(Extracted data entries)
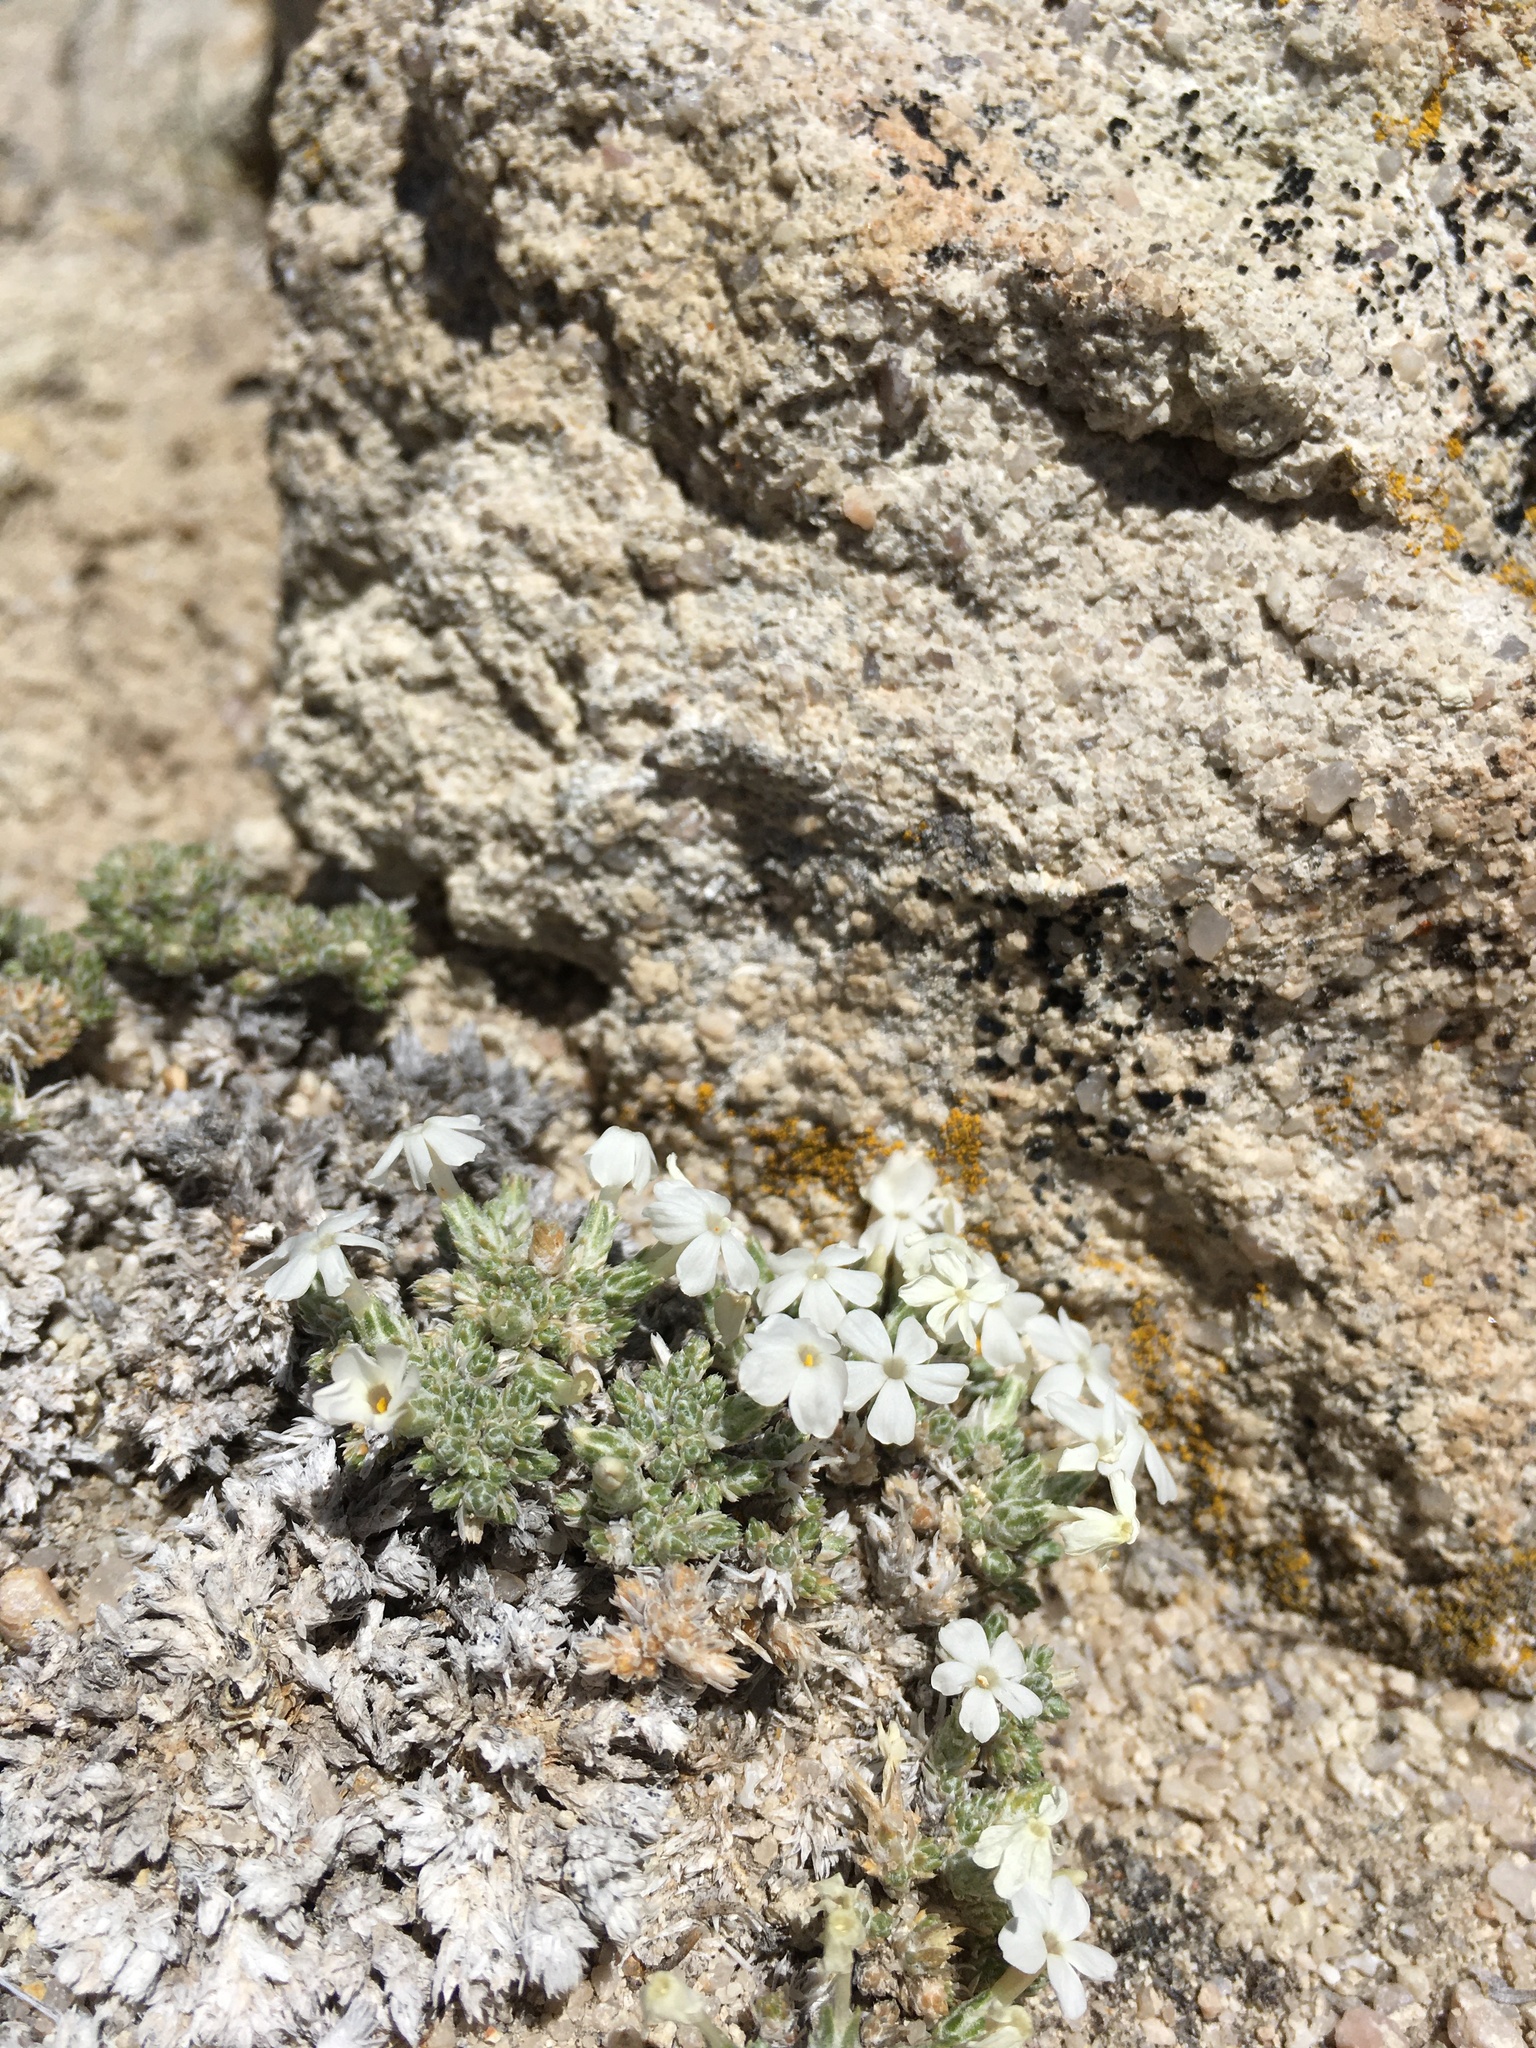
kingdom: Plantae
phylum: Tracheophyta
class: Magnoliopsida
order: Ericales
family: Polemoniaceae
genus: Phlox
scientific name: Phlox hoodii
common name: Moss phlox
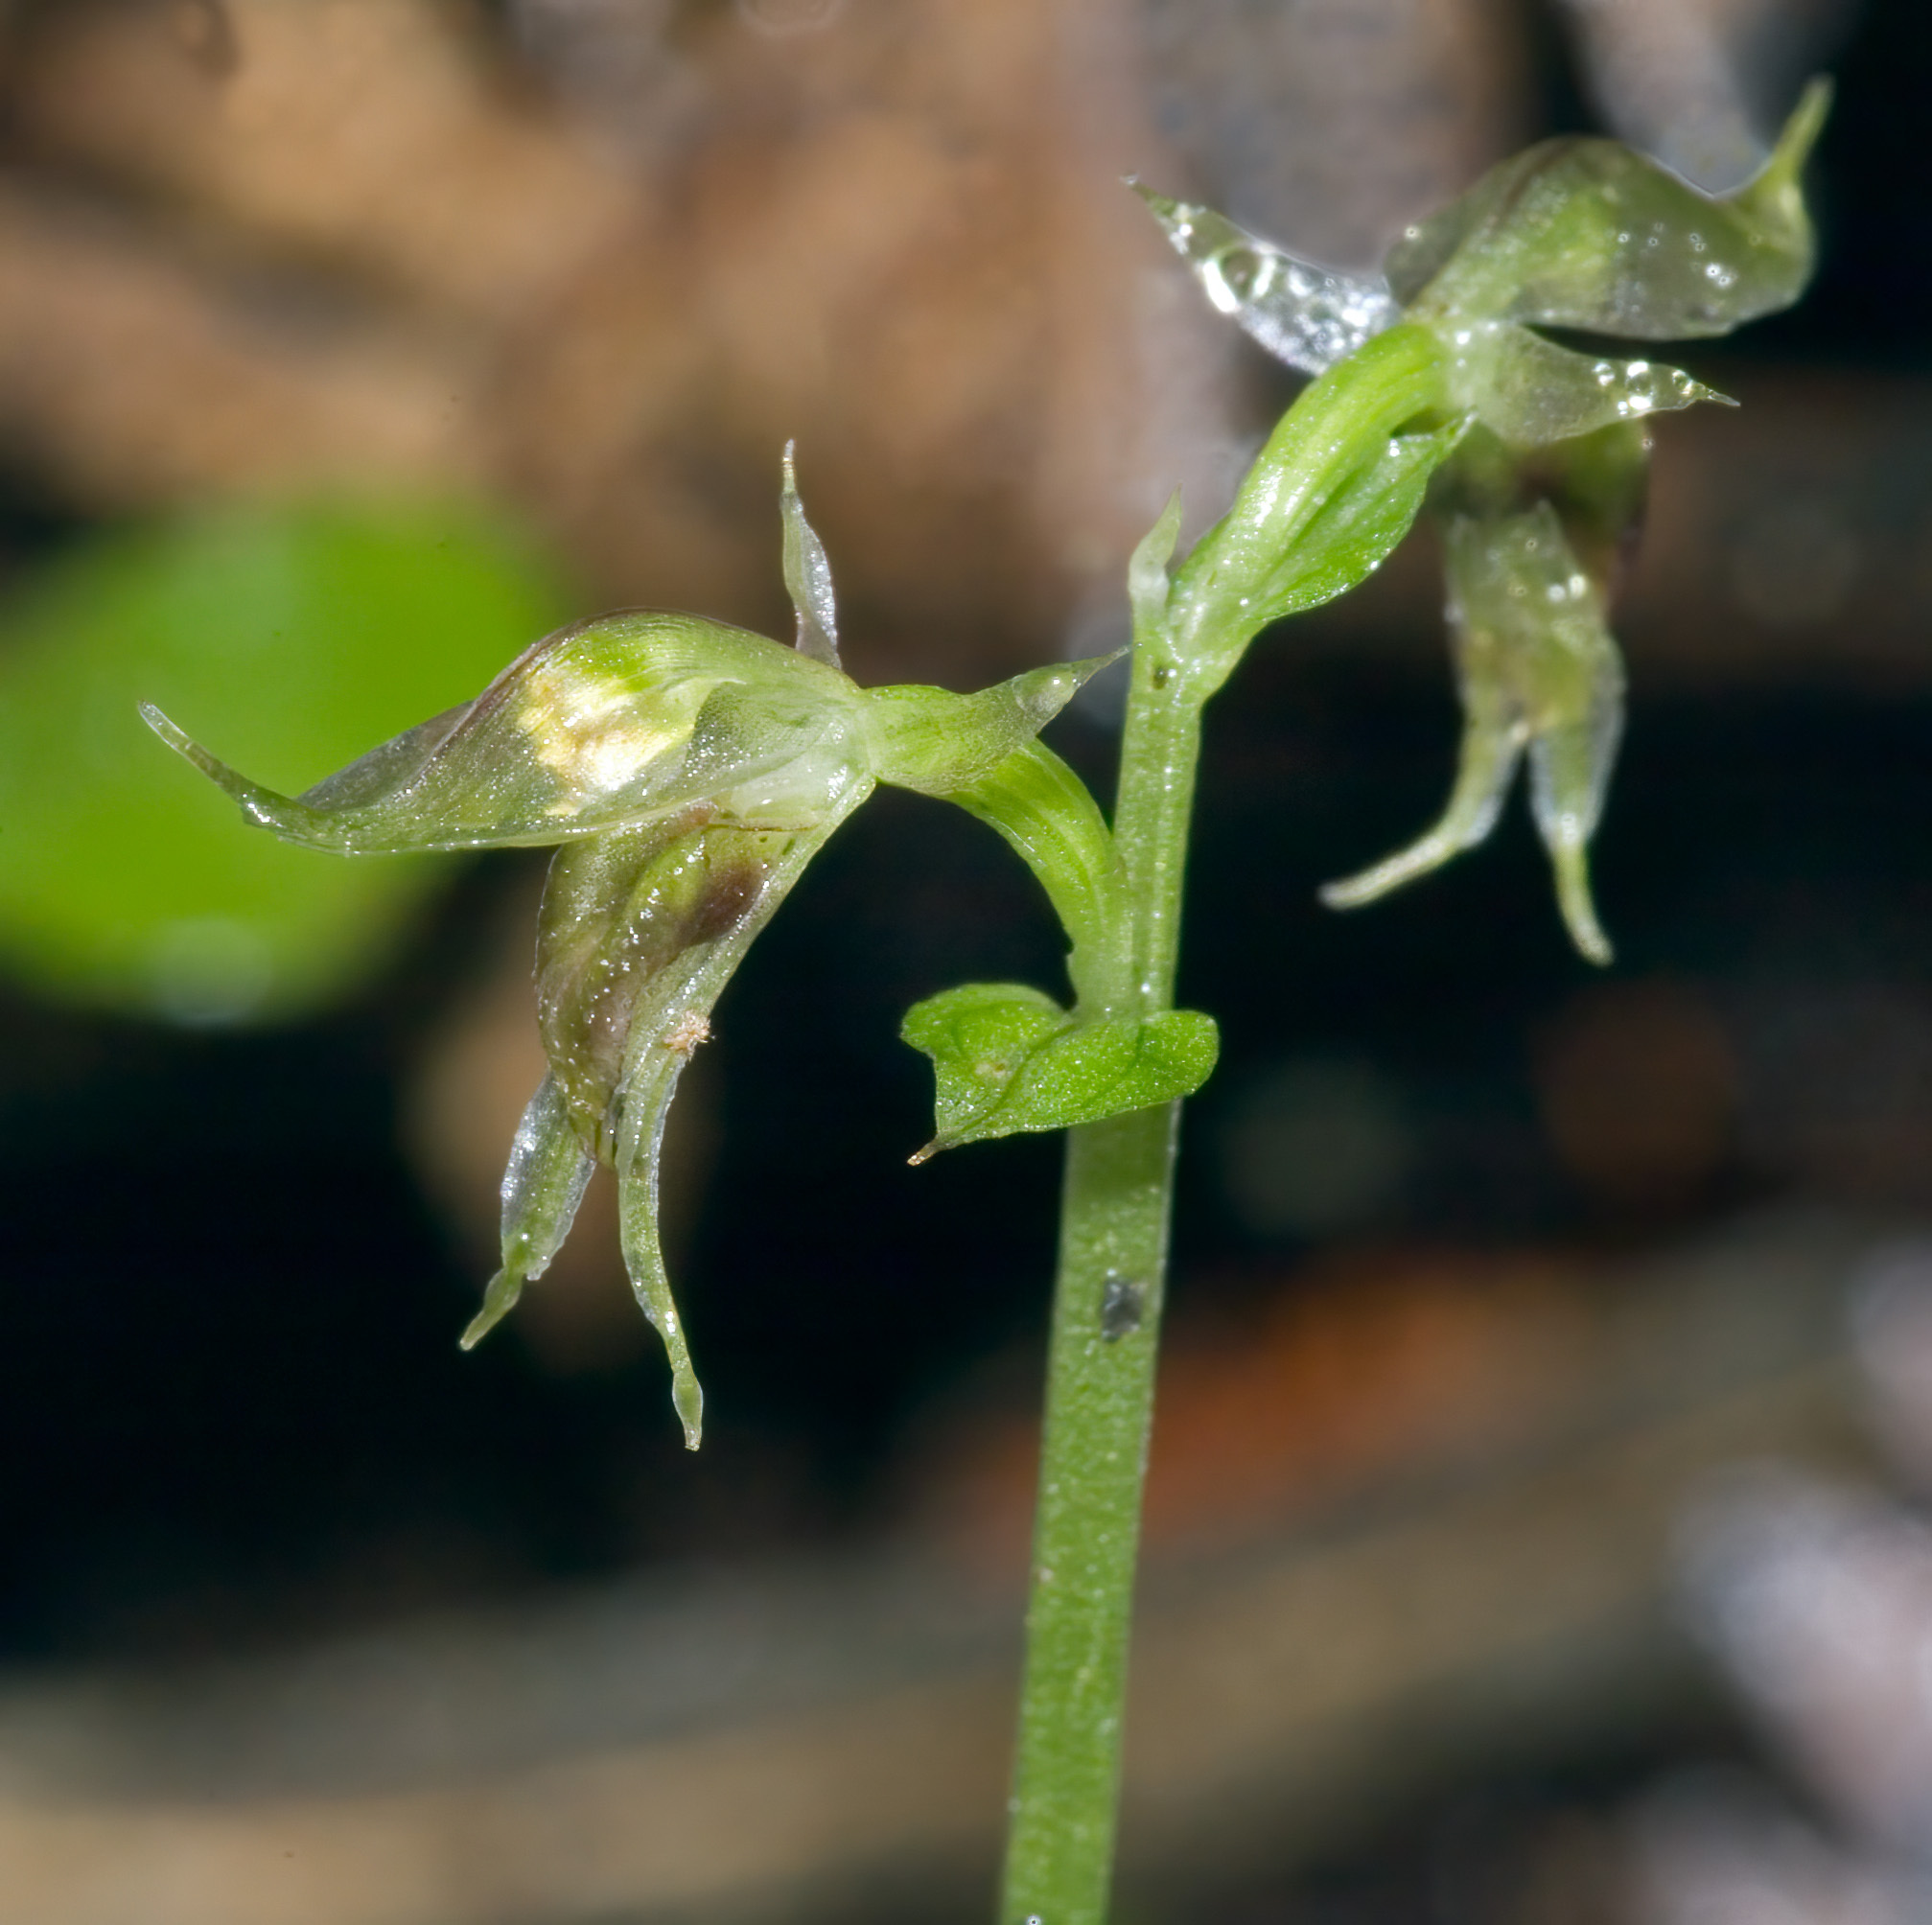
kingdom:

» STATED EXERCISE: Edit the lines so that each "common name" becomes "vernacular name", with everything else left as it is. Leave the pictures out of your answer.

» FINISHED ANSWER:
kingdom: Plantae
phylum: Tracheophyta
class: Magnoliopsida
order: Ericales
family: Polemoniaceae
genus: Phlox
scientific name: Phlox hoodii
vernacular name: Moss phlox
kingdom:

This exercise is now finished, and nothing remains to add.